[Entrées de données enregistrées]
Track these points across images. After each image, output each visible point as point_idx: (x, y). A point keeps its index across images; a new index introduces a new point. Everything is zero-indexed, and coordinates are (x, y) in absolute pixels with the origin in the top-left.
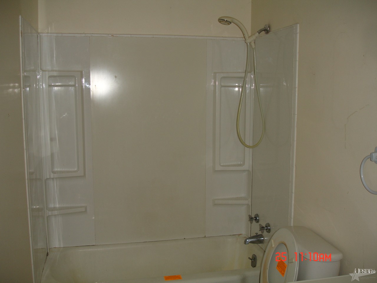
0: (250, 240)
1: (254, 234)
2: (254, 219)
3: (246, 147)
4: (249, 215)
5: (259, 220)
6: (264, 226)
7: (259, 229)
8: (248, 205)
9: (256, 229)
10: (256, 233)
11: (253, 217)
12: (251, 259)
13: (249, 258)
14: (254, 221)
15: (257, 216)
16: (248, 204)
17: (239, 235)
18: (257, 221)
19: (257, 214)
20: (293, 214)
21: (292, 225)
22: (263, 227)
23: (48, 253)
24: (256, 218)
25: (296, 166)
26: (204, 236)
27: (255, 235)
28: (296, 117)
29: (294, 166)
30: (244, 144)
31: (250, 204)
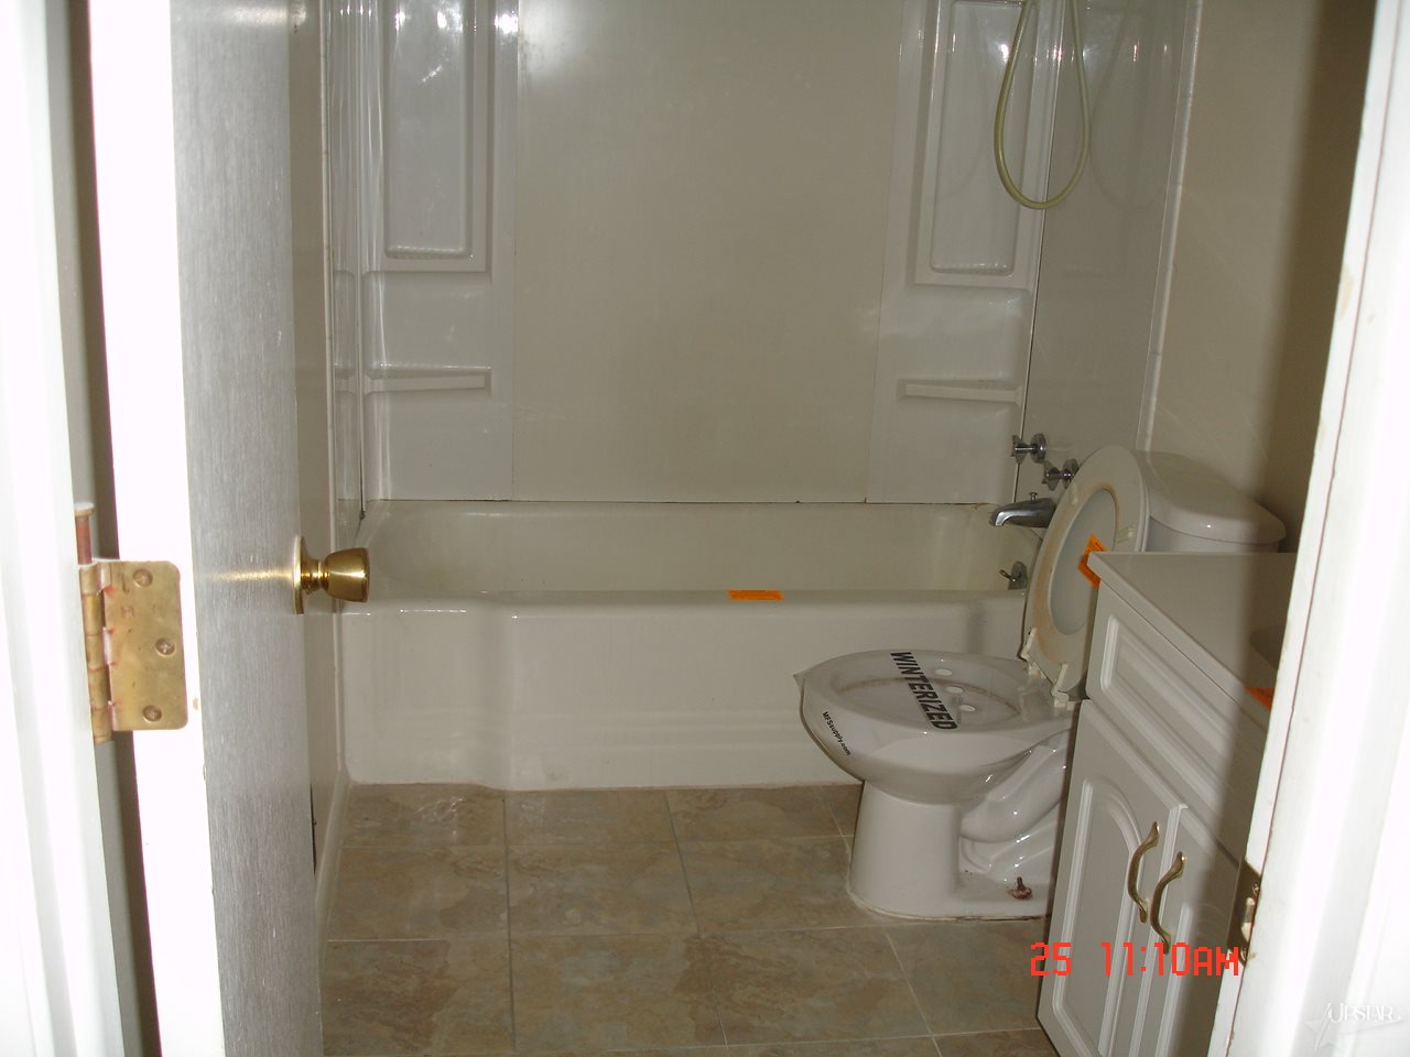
0: (1008, 515)
1: (1024, 497)
2: (1029, 448)
3: (1022, 207)
4: (1015, 438)
5: (1044, 453)
6: (1060, 469)
7: (1041, 477)
8: (1013, 404)
9: (1032, 479)
10: (1031, 494)
11: (1028, 444)
12: (1008, 576)
13: (1002, 572)
14: (1029, 454)
15: (1040, 440)
16: (1015, 403)
17: (976, 505)
18: (1040, 457)
19: (1041, 435)
20: (1151, 423)
21: (1148, 448)
22: (1054, 471)
23: (362, 511)
24: (1035, 446)
25: (1175, 265)
26: (862, 500)
27: (1029, 498)
28: (1190, 105)
29: (1171, 267)
30: (1018, 195)
31: (1020, 401)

### PROBLÈME À RÉSOUDRE
Pouvez-vous recopier telles quelles les lignes depuis le début des données jusqu'à la ligne contenant « 28: (296, 117) », celle-ci comprise, en laissant les images de côté ?

### RÉPONSE
Track these points across images. After each image, output each visible point as point_idx: (x, y). A point keeps its index across images; a new index introduces a new point. Everything is zero-indexed, and coordinates are (x, y) in absolute pixels with the origin in the top-left.
0: (250, 240)
1: (254, 234)
2: (254, 219)
3: (246, 147)
4: (249, 215)
5: (259, 220)
6: (264, 226)
7: (259, 229)
8: (248, 205)
9: (256, 229)
10: (256, 233)
11: (253, 217)
12: (251, 259)
13: (249, 258)
14: (254, 221)
15: (257, 216)
16: (248, 204)
17: (239, 235)
18: (257, 221)
19: (257, 214)
20: (293, 214)
21: (292, 225)
22: (263, 227)
23: (48, 253)
24: (256, 218)
25: (296, 166)
26: (204, 236)
27: (255, 235)
28: (296, 117)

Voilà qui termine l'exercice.